→ Passage to read:
[Start of Attachment]
Interview: Dafaddah's Alone · 6:35pm
Despite the dark tag, Alone is a story about love and family. We see the love between Twilight and Celestia, between Twilight and her brother, and between Spike and Twilight's parents. We also see the love of the changeling queen for her brood. Even weird bug things will do anything for their family! So despite the darkness and death, in the end this was a heartwarming story that reaffirms the values we’ve come to expect from a show like Friendship is Magic.
This is why I love fanfiction.
Plot summary: Twilight faces more than she bargained for when a resort island turns out very different from her expectations, and she must make a decision that will forever change how she sees herself.
1. What inspired you to write this?
A few months ago I decided to try my hand at doing a horror story in the more traditional sense, that is, a story where the horror comes from an impending sense of wrongness, of having the feeling that the rug has already been been pulled out from under you, and all that's left is to contemplate the inevitable fall.
[End of Attachment]
(Stored data entries)
[Start of Attachment]
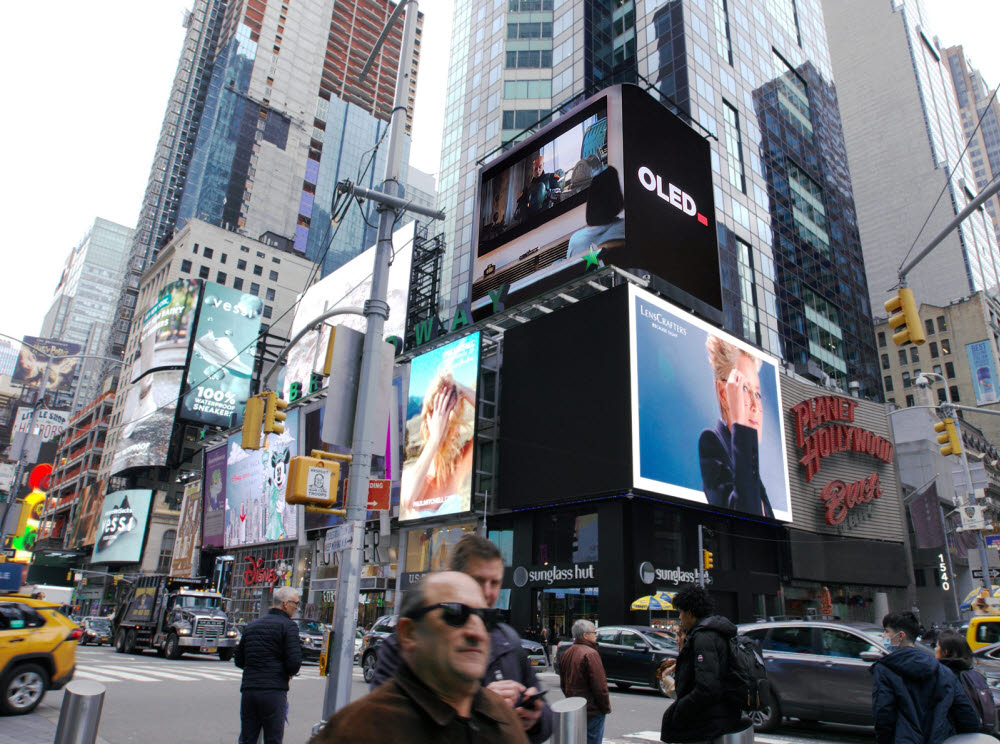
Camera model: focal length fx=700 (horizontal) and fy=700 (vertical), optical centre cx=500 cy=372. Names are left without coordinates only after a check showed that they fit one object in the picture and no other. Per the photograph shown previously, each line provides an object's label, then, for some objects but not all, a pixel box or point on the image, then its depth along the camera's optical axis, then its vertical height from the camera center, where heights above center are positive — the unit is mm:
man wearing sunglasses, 1766 -221
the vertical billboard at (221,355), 72750 +24662
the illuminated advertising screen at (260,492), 49812 +7488
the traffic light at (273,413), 11696 +2958
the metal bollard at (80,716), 4590 -793
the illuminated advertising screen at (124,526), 75875 +6695
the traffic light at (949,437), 18148 +4674
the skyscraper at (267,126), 117375 +81664
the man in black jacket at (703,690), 4555 -485
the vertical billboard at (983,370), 84938 +29398
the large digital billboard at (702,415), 30188 +8868
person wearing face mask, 4777 -534
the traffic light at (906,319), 12047 +4944
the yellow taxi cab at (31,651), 10367 -925
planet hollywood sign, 38844 +9370
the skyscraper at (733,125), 53875 +39886
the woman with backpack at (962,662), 5785 -325
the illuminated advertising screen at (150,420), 73375 +17566
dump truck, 24578 -1008
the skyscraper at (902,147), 103625 +73785
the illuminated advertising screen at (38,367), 79906 +26377
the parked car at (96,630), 34469 -1955
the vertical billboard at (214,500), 58503 +7628
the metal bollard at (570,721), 4051 -628
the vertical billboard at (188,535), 64438 +5189
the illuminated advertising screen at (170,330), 73750 +26719
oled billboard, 36469 +21559
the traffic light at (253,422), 11445 +2714
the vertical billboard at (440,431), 34875 +8517
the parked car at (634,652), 17188 -985
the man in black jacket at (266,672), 6164 -647
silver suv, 10844 -834
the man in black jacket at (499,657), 3285 -257
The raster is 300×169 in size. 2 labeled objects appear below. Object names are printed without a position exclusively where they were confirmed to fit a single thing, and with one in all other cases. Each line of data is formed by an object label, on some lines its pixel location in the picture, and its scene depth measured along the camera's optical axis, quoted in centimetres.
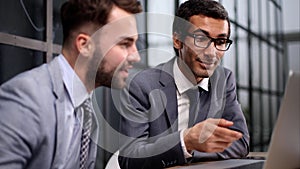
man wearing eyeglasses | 132
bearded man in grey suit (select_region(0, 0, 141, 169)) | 96
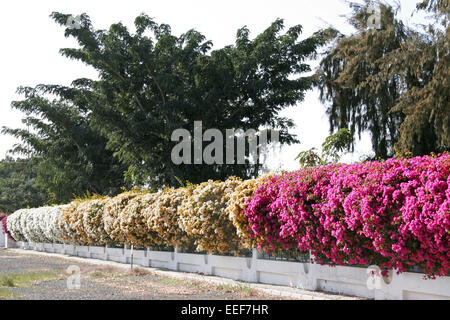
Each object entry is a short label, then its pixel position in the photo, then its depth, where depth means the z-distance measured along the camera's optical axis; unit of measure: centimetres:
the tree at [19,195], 5091
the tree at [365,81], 2145
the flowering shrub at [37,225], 2567
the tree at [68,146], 3002
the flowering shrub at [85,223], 1992
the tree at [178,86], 2403
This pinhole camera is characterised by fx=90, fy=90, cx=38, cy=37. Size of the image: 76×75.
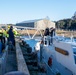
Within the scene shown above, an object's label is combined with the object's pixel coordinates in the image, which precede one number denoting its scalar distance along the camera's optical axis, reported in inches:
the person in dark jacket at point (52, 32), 211.6
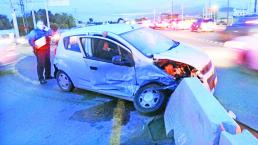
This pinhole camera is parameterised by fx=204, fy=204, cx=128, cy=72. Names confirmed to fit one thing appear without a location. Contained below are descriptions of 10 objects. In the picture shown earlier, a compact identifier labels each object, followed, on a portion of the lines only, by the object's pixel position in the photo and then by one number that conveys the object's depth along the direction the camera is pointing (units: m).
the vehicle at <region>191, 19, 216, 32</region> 19.64
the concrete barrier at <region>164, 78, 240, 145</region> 1.96
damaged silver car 3.76
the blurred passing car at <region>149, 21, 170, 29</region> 27.12
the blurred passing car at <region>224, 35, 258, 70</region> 5.54
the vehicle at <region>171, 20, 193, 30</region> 23.44
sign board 23.64
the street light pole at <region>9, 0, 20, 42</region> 21.15
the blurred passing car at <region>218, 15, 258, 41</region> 6.31
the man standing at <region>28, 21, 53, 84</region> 5.62
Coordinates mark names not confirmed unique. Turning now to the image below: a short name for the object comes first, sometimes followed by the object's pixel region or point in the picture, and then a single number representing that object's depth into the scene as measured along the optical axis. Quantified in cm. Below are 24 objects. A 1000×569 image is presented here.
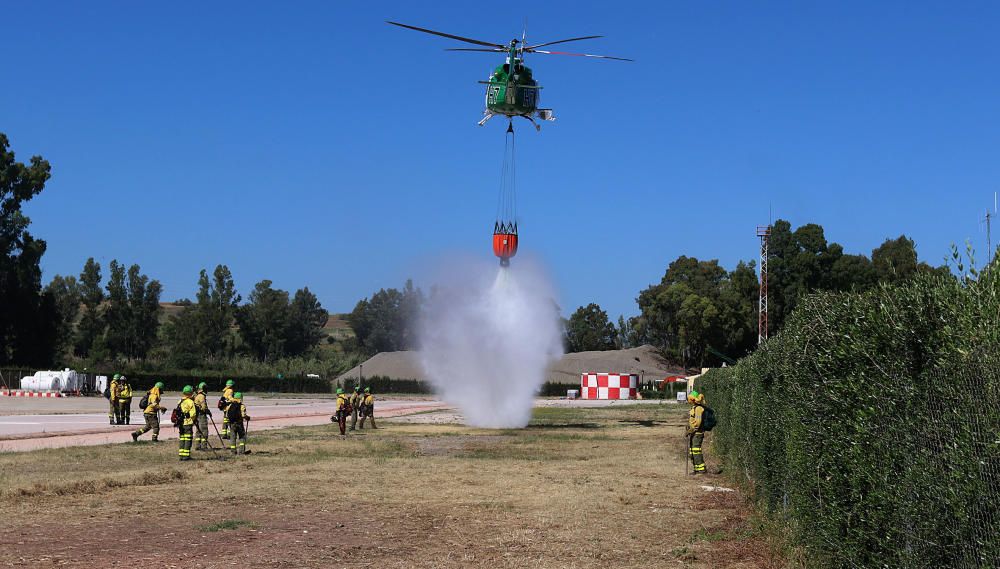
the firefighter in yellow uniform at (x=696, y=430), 2103
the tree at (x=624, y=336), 15325
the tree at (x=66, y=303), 12094
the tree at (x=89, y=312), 12650
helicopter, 3362
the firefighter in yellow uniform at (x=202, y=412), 2433
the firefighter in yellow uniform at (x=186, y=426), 2286
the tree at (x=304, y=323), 14312
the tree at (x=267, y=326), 13838
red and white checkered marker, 8675
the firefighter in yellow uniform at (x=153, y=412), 2872
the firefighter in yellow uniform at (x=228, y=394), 2460
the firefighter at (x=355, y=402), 3525
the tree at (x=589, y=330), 15250
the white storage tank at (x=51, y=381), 6875
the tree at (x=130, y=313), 12394
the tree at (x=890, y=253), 8711
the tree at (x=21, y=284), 8288
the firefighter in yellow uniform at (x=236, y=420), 2439
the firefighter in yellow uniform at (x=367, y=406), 3647
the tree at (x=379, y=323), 14188
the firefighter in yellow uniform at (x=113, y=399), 3600
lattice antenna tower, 6744
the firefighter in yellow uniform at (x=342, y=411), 3347
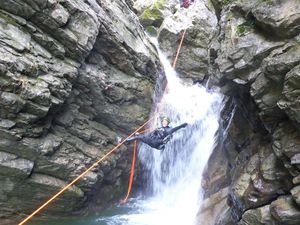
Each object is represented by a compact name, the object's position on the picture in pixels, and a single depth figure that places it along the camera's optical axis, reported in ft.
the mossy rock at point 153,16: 55.65
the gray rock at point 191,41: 50.52
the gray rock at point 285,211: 17.82
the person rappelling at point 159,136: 31.22
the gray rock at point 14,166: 26.79
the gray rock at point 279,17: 19.55
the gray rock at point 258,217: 19.53
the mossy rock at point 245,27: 23.07
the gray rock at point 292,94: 17.40
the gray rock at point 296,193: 17.40
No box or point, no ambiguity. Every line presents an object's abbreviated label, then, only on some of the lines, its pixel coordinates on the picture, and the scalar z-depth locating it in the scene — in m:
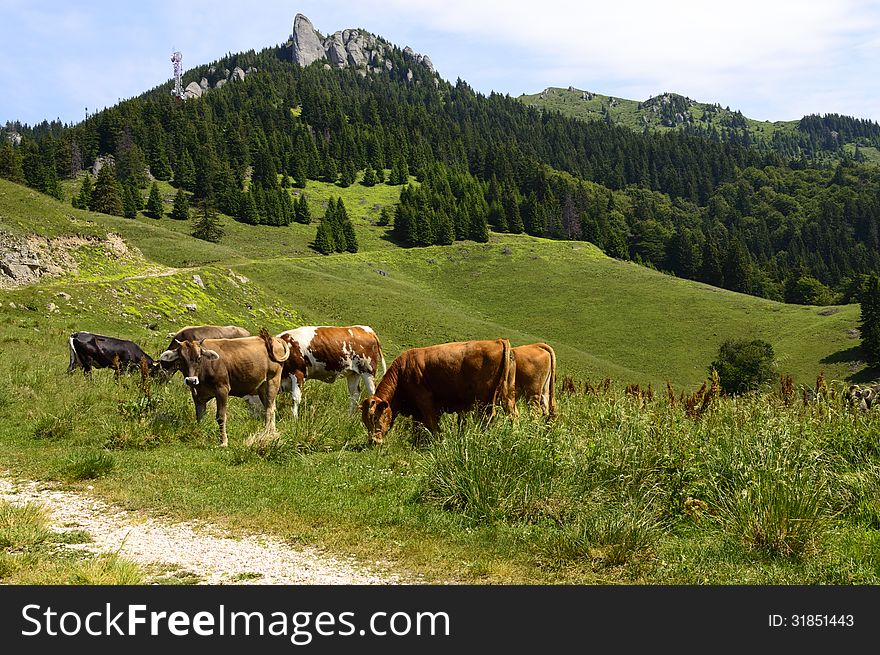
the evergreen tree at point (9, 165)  114.75
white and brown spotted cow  17.66
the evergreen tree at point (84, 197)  110.00
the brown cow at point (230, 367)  13.58
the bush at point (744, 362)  65.56
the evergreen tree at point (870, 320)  76.31
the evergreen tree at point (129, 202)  112.60
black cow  22.09
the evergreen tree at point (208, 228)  105.88
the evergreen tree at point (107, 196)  108.38
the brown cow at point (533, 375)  14.29
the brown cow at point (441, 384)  11.98
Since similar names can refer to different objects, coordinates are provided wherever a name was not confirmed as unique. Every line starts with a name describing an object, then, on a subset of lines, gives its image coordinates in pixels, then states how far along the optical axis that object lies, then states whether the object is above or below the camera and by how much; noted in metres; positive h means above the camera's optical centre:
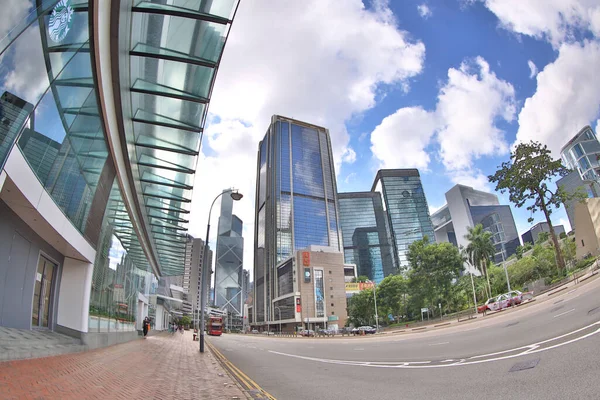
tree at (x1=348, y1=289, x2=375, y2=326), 75.11 -2.09
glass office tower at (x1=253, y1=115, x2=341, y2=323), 141.00 +44.79
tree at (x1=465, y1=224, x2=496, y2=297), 54.72 +6.45
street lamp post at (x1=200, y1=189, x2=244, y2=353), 17.42 +1.21
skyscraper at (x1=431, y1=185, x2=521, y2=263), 181.62 +25.68
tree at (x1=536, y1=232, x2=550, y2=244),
[End of Attachment]
→ What to work on:
Reproduce the interview word for word, starting at "Interview: Dafaddah's Alone" and continuing up to and including "she sees herself.". These records were drawn from a separate source.

→ Exercise output:
Interview: Dafaddah's Alone · 6:35pm
Despite the dark tag, Alone is a story about love and family. We see the love between Twilight and Celestia, between Twilight and her brother, and between Spike and Twilight's parents. We also see the love of the changeling queen for her brood. Even weird bug things will do anything for their family! So despite the darkness and death, in the end this was a heartwarming story that reaffirms the values we’ve come to expect from a show like Friendship is Magic.
This is why I love fanfiction.
Plot summary: Twilight faces more than she bargained for when a resort island turns out very different from her expectations, and she must make a decision that will forever change how she sees herself.